KARACHI: As Pakistan departed to the country that last defeated them in Tests, coach Waqar Younis’ admission that the side is a much-improved unit in the longest format as compared to the other two, is still fresh in memory.
While Pakistan’s performance in the all-whites is admittedly much better than in the other formats, several question marks still hang over the team. Here we look at three questions for the three Tests that await Pakistan.
Only one new comer in 15-man squad?
Pakistan’s Test squad was announced on June 3 with familiar names being the norm as the Pakistan Cricket Board (PCB) continues to place its trust on the tried and tested.
For so long, Pakistan’s greatest weapon Saeed Ajmal was not selected due to his dismal performance with a revised action. In his stead the duo of Zulfiqar Babar and Yasir Shah were given a go ahead and both have been ever-present in the longest format since Pakistan beat Australia in the UAE last year.
Ahmed Shehzad made a comeback after he was dropped for the Bangladesh series post-World Cup due to disciplinary issues. Meanwhile, Ehsan Adil also returns after suffering an injury before the series against Bangladesh.
But question marks hang over the selection of Fawad Alam. Why was he sent to lead the A team in Sri Lanka if he was not going to be selected for this tour? Is he doomed to serve only in the A team for his entire career, despite proving himself time and again?
Chief selector Haroon Rasheed said that the squad was selected keeping in mind the conditions, potential of players, form and fitness and the performance in the recently concluded Bangladesh series and A team tours to Sri Lanka.
In the first two unofficial ODIs, Fawad made 58, 65 and 76 not out. He then followed it up with scores of 72, 64 and 12 in the three unofficial four-day matches to score five half-centuries in the six times that he batted.
Shan Masood, the only new face in the Test side, made an impressive 182 in the third and final unofficial four-day match and was selected on the basis of that performance. Masood’s inclusion further raises eyebrows since he was selected for his showing against Sri Lanka A but Alam was not for a similarly impressive series.
Do Pakistan have a Plan B?
For some time now, losing the toss to Pakistan has spelt the death knell for opposition teams, starting from the humbling of Australia last year in the UAE, followed by New Zealand.

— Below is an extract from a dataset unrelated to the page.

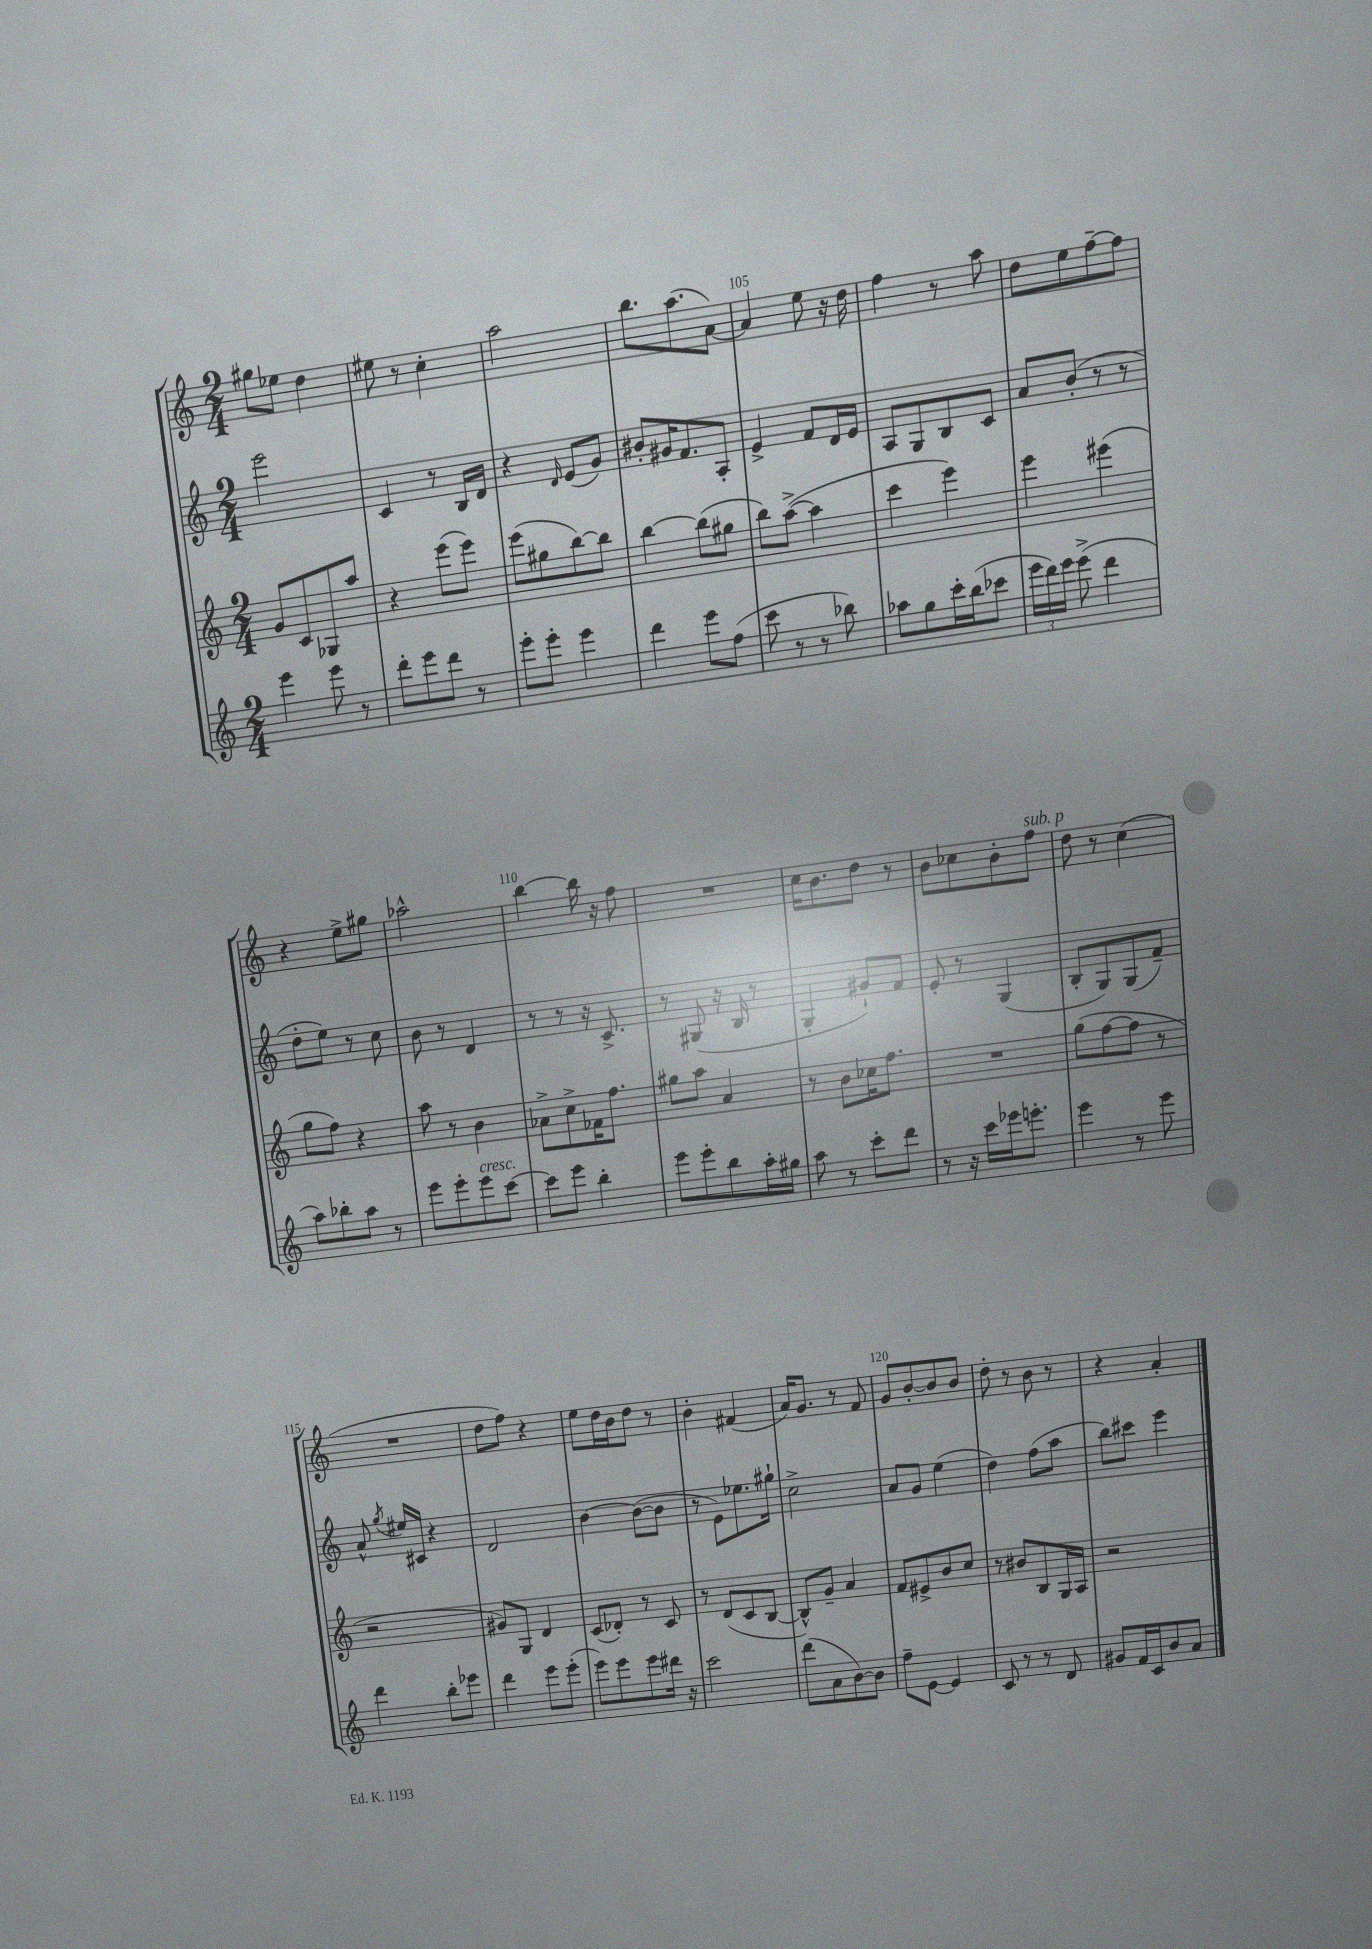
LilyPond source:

In the recently concluded Bangladesh series after a whitewash in ODIs and one-off T20, Pakistan put their batting-first-and-winning plan to good use to claim their only win of the tour.
But what if they are not given a chance by the Islanders to bat first? And New Zealand did exploit Pakistan’s weaknesses when they beat Pakistan in the third Test even after the men in green batted first.

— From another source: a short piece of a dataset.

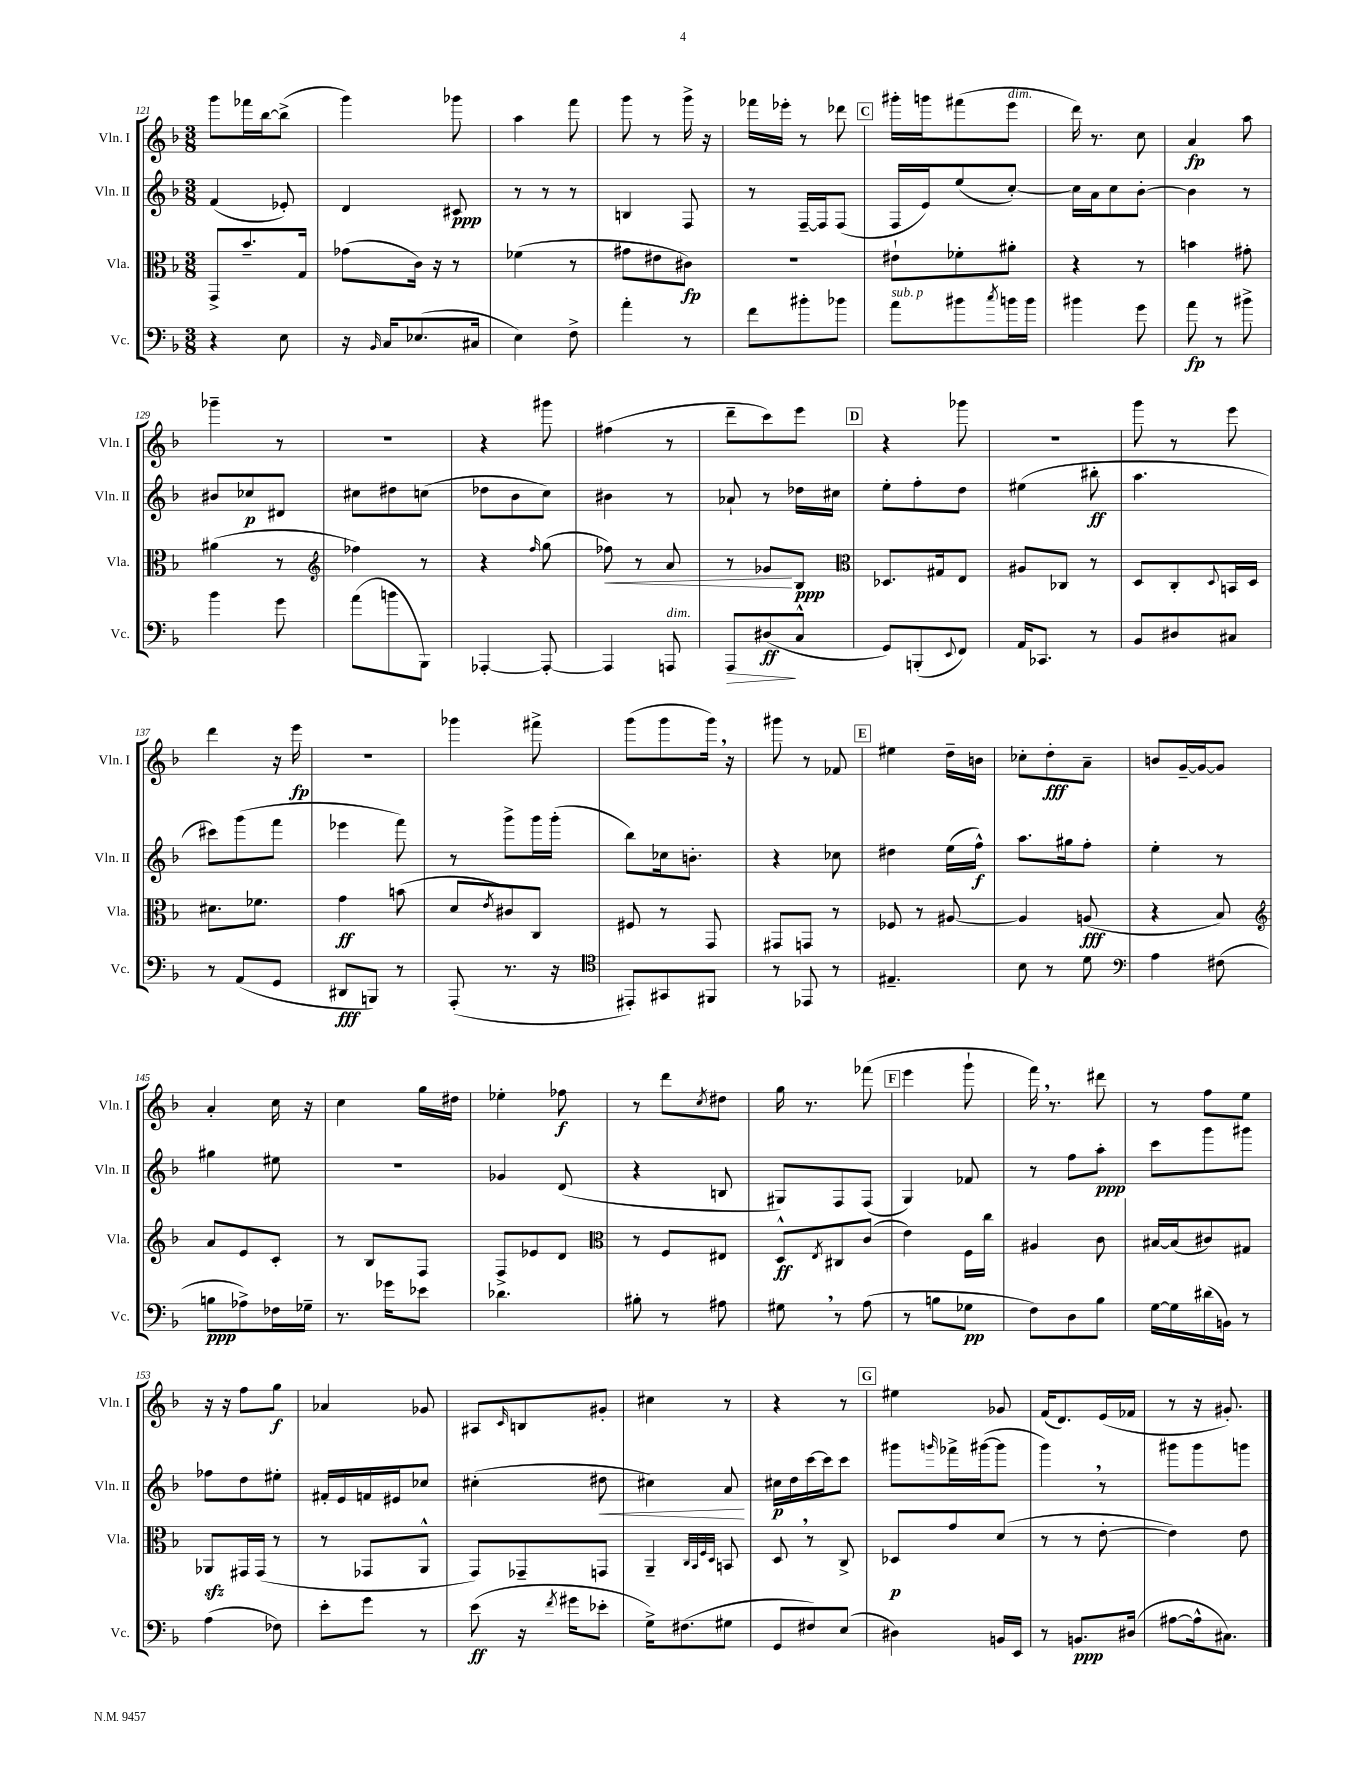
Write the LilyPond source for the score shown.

Pakistan ought to have plan B and C at their disposal if they are to have any chances of a series win.
Is this the end of the line for Younis and Misbah?
The glorious careers of Misbahul Haq and Younus Khan are drawing to a close and long-term replacements for the long-serving duo need to be chalked up.
The duo are the most important part of Pakistan’s middle-order which has been a formidable force for the team in the longest format. They have piled up runs at will to grind out opposition after opposition but if Misbah’s decision to play Tests only till the end of 2015 materialises, the PCB needs to act quickly to find a suitable replacement.
Moreover, Younus’ heydays are also coming to an end even if the 37-year-old shows no sign of slowing down. The advancing age of the two right-handers makes Alam’s exclusion even more mindboggling.
The last Sri Lanka-Pakistan series in August 2014 resulted in a 2-0 defeat in Tests and a 2-1 loss in the ODIs. With Pakistan’s Champions Trophy qualification on the line, a victory in the Tests will surely serve as a morale boost going into the ODIs.